Recently there has been an increasing interest in applications that enable users in the proximity of one another to share experiences, discover surrounding events, play online games and in general develop proximity based social networks. Most of the existing applications are based on cellular network communications, combined with over-the-top (OTT) solutions involving either registration at an application server and/or obtaining location information from a positioning system such as Global Positioning System (GPS). However, registration at a server often requires continuous registration updates due to, for example, mobility and changes in user population, which is a tedious and resource consuming process. In addition, using GPS drains the battery of devices.

Since the spectrum used for cellular network is limited, it can become a scarce resource with increasing quantity of the devices. In order to deal with these problems, the concept of direct Device-to-Device (D2D) communication has been proposed as a solution. Using D2D technology, devices can discover nearby devices without extra positioning information. It can not only increase the spectrum efficiency, but also improve the coverage of cellular network. The discovery of devices can be prepared before the actual communication phase or proceed simultaneously. In this work, we mainly investigate the former one, which is called a-priori discovery. In fact, a-priory device discovery provides a value on its own right, independently of a subsequent communication phase using D2D or traditional cellular communication. Previous studies indicate that ad hoc D2D discovery (i.e. without cellular network assistance) is feasible but time, resource and energy consuming.

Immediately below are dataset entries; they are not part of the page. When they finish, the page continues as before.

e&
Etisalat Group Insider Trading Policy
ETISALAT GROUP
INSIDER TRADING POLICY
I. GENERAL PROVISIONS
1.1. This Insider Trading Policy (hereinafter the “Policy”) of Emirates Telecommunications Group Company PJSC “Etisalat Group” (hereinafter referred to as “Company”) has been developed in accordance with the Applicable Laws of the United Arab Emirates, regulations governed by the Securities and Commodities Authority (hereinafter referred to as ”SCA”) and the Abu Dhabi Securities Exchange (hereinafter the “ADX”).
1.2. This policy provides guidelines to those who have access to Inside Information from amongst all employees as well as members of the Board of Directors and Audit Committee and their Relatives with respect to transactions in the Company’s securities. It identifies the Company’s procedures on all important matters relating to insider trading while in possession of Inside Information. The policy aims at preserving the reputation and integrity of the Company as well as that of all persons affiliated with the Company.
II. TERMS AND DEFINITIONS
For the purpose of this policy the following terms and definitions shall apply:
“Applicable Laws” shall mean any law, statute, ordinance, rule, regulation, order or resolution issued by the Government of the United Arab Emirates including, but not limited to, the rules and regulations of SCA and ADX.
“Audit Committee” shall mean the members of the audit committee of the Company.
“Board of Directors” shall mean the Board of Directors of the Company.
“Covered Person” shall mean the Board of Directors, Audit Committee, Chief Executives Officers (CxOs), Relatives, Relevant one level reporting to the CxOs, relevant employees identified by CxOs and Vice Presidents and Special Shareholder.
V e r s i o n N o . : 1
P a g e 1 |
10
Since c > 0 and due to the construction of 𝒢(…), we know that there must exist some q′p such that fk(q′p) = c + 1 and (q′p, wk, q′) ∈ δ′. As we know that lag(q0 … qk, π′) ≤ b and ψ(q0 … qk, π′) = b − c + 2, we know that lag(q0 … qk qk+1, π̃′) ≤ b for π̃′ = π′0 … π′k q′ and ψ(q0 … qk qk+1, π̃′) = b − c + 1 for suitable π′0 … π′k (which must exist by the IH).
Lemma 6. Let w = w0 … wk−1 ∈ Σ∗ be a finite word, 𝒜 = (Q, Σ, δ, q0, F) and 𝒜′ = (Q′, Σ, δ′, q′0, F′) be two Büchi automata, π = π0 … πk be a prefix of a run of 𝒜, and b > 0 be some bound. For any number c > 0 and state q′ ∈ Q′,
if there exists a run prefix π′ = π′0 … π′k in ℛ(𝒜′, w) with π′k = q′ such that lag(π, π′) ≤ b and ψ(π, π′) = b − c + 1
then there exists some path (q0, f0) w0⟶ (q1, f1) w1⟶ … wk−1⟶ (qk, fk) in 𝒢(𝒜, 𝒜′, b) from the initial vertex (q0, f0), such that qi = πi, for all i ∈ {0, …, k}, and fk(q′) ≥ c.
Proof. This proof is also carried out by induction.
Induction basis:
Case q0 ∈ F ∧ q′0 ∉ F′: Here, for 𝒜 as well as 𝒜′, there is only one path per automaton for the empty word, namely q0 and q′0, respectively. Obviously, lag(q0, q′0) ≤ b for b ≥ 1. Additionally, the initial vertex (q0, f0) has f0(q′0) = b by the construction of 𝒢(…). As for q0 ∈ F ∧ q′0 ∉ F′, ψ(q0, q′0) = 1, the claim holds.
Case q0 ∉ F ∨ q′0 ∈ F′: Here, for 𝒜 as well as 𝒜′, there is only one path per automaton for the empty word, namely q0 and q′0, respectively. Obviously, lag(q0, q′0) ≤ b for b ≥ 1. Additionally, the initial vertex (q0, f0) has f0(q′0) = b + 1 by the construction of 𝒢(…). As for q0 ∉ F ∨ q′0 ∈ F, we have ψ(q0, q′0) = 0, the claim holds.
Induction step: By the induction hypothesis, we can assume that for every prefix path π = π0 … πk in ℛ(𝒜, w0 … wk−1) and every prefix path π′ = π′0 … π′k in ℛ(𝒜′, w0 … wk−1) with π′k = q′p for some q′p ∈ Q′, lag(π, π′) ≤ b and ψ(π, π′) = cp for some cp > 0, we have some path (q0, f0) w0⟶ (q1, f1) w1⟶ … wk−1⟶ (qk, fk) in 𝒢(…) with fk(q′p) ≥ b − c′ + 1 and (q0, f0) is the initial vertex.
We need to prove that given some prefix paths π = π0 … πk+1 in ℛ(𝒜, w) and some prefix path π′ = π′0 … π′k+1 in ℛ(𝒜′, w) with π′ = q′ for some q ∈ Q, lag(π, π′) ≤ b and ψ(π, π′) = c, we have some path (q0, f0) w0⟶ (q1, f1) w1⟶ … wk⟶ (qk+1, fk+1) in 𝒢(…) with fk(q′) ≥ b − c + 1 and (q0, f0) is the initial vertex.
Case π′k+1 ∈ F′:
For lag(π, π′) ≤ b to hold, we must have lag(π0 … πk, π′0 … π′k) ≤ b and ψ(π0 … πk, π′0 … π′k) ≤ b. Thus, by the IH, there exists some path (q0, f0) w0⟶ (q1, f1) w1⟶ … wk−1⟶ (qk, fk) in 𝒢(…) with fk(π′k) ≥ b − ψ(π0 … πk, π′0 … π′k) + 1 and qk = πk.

Recognizing this problem, both academia and industry pay more attention to the D2D discovery in cellular spectrum, where D2D discovery can be assisted by a cellular radio access network. Despite this interest, to the best of our knowledge, there is essentially no work on identifying different degrees of network assistance (that we call the “network assistance levels”) and evaluating the potential gains of specific netw ork assistance algorithms.

Therefore, in this thesis work we develop algorithms that take advantage of network assistance to improve the performance of the ad hoc neighbor discovery algorithms in terms of energy efficiency, resource utilization, discovery time and discovery rate. To address the equirements of different applications and types of devices, two design objectives are studied in this work. The first one is discovery time prioritized without energy limitation, while the other is constrained to using a certain amount of energy. We distinguish five levels of network involvement from allowing for synchronization to explicitly providing information on the used peer discovery resources. The analysis in this work indicates that the setting of transmission probability for devices, which depends on system load, plays a critical role in the process of D2D discovery. Furthermore, stopping the devices which have already been discovered by enough candidates can improve the performance, in terms of reducing the interference to other devices and saving energy consumption. It is also shown in the simulation results that, to reach a given quantity of D2D communication candidates for all the devices in the area of study, the discovery time as well as the energy consumption can be reduced up to 87-91% from the lowest level of the network assistance to the highest level.